Data records —
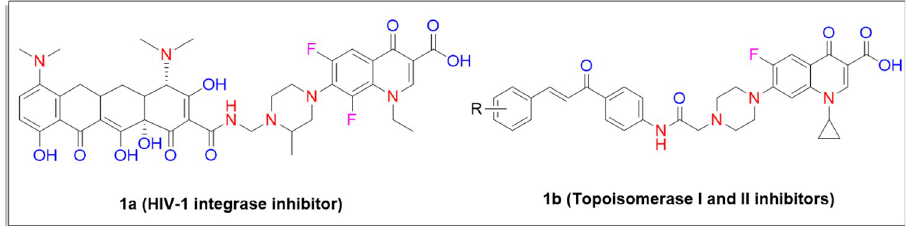
Fig 2. Fluoroquinolones as HIV-1 integrase, topoisomerase I and II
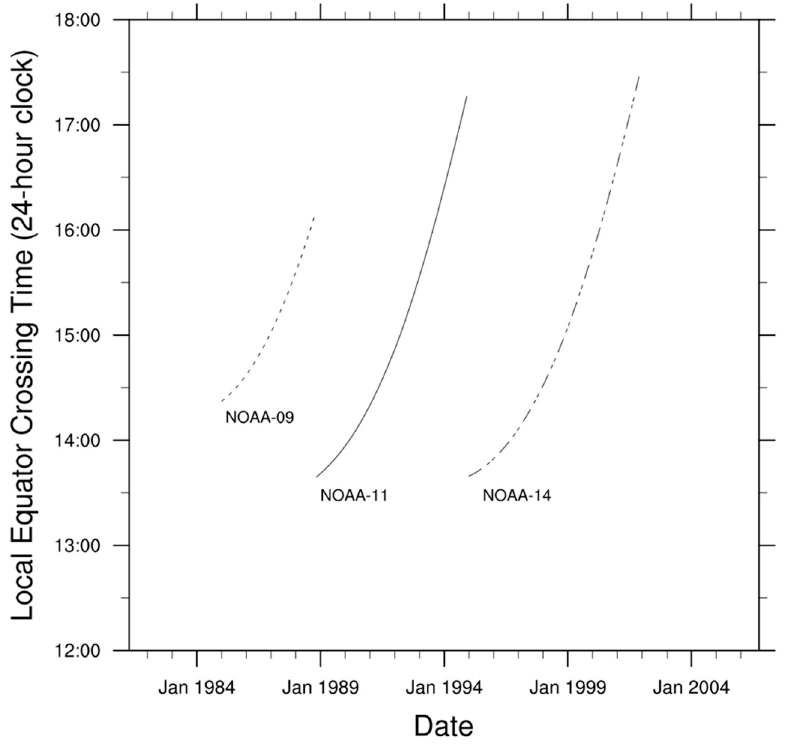
Figure 1. Evolution of orbit drift in the local equator crossing time of NOAA-09, -11, and -14 afternoon satellites between 1985 and 2001.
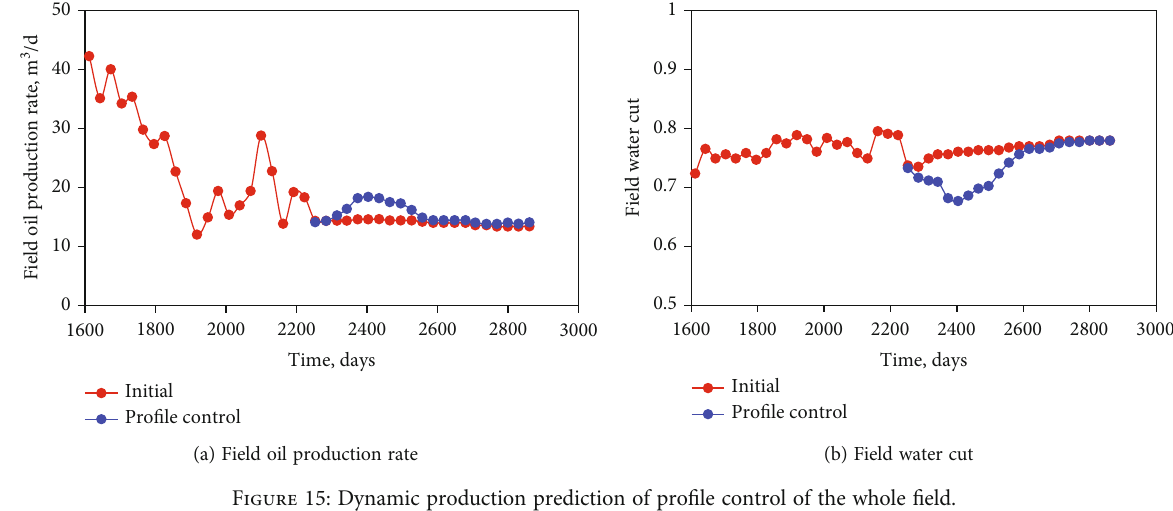
Figure 15: Dynamic production prediction of pro fi le control of the whole fi eld.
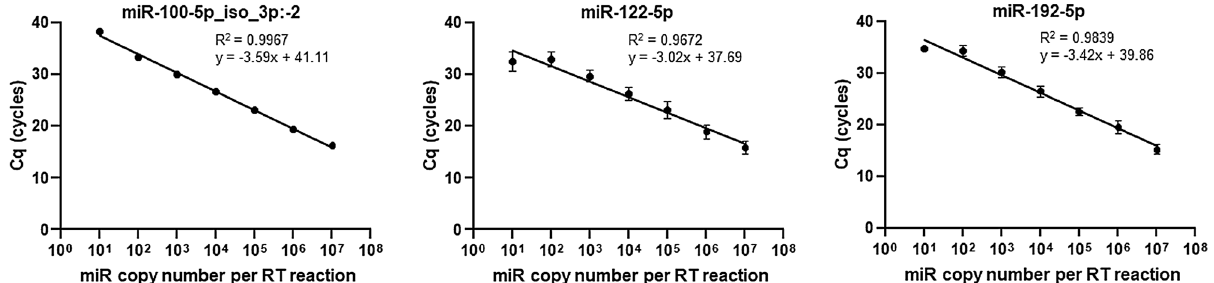
Figure 3. Dynamic range and sensitivity of the evaluated RT-qPCR. Standard curves for miR-100-5p_ iso_3p:−2, miR-122-5p, and miR-192-5p assayed with the study RT-qPCR assay. As an internal positive control, 10 4 copies of the cDNA derived from each miR synthetic oligonucleotide were added to confirm the detection onto the standard curve. As negative controls, we tested 10 4 copies of the other miRs and RNU6B to ensure no cross-amplification. The RT-qPCR assay exhibited an excellent linearity between the log of the miR input and Cq values over seven orders of magnitude and accurately quantified down to 10 cDNA copies of miR. Measurements were set up in quintuplicate (Supplementary Table 1). Pearson correlations were used for statistical were highly expressed (Table 1), again strongly suggesting why the commercial TaqMan assay could detect and accurately quantify these miRs. To specifically and cost-effectively quantify expression of miR-100-5p, we adapted a previously described RT- qPCR method for miR quantification 18 . This method uses SYBR Green detection chemistry and a single reverse transcription reaction for all miRs combined with real-time PCR with two miR-specific DNA oligonucleotides (Fig. 2). In this method, purified RNA containing miRs is polyadenylated with adenosine and poly adenosine polymerase. Next, polyadenylated RNA is reverse transcribed with RT and an anchored poly deoxythymidine oligonucleotide. The resulting cDNA is subjected to qPCR with two tagged specific oligonucleotides. We designed specific oligonucleotides for the amplification and quantification of the miR-100-5p_iso_3p:−2 variant (Fig. 2) and the canonical miR-122-5p and miR-192-5p sequences. To confirm the specificity of the described assay, we applied melting curve analysis (Supplementary Fig. 1). The sensitivity and dynamic range of the described RT- qPCR were evaluated using synthetic miR-100-5p, miR-122-5p, and miR-192-5p as targets. A cDNA dilution series spanning eight orders of magnitude was prepared ranging from 10 to 10 7 copies of miR-100-5p_iso_3p:−2, miR-122-5p, or miR-192-5p molecules per RT reaction. The RT-qPCR assay exhibited an excellent linearity between the log of the miR input and quantification cycle (Cq) values over seven orders of magnitude and accu- rately quantified down to 10 cDNA copies of miR-100-5p_iso_3p:−2, miR-122-5p, or miR-192-5p corresponding to 10 miRs in the original sample (R 2 = 0.9967, R 2 = 0.9672, and R 2 = 0.9839, respectively; Fig. 3, Supplementary Table 1). The intra-assay coefficients of variation for the three tested miRs were 0.81% for miR-100-5p_iso_3p:−2, 0.97% for miR-122-5p, and 1.60% for miR-192-5p. The inter-assay coefficients of variation with these three miRs also were good (0.96%, 2.55%, and 1.72%, respectively). Of note, canonical miR-100-5p designed oligonucleotides were not able to amplify a synthetic miR-100-5p_iso_3p:−2 cDNA target template and shorter isomir cDNA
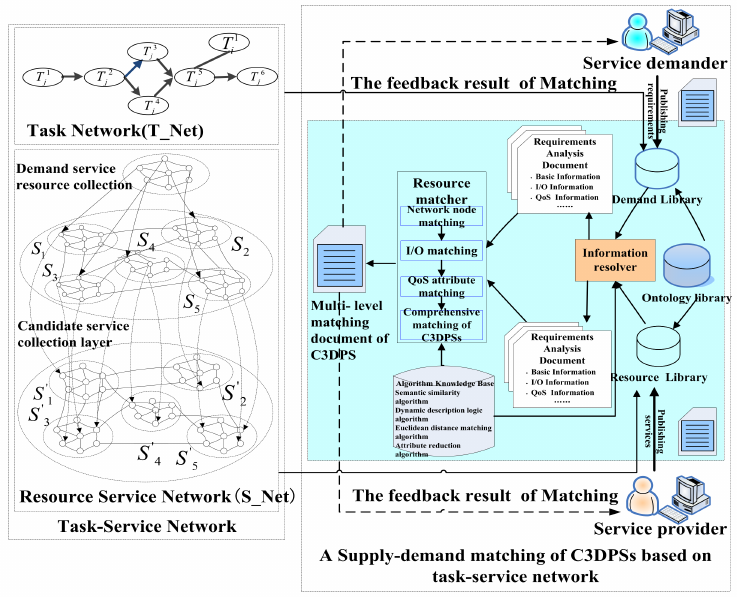
Figure 1. The framework of C3DPS Supply-demand matching is based on task-service network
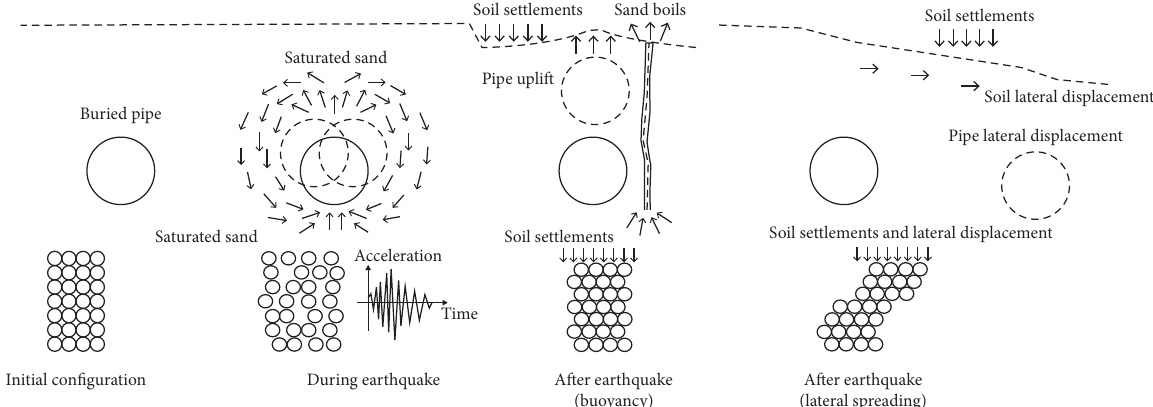
Figure 1: Simplified scheme of liquefaction-induced effects on buried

Problem to solve — Give back the exact lines above, running from the one that has "Figure 1. Evolution" through the one that has "Figure 15: Dynamic", with nothing added and no pictures.

Solution for this task —
Figure 1. Evolution of orbit drift in the local equator crossing time of NOAA-09, -11, and -14 afternoon satellites between 1985 and 2001.
Figure 15: Dynamic production prediction of pro fi le control of the whole fi eld.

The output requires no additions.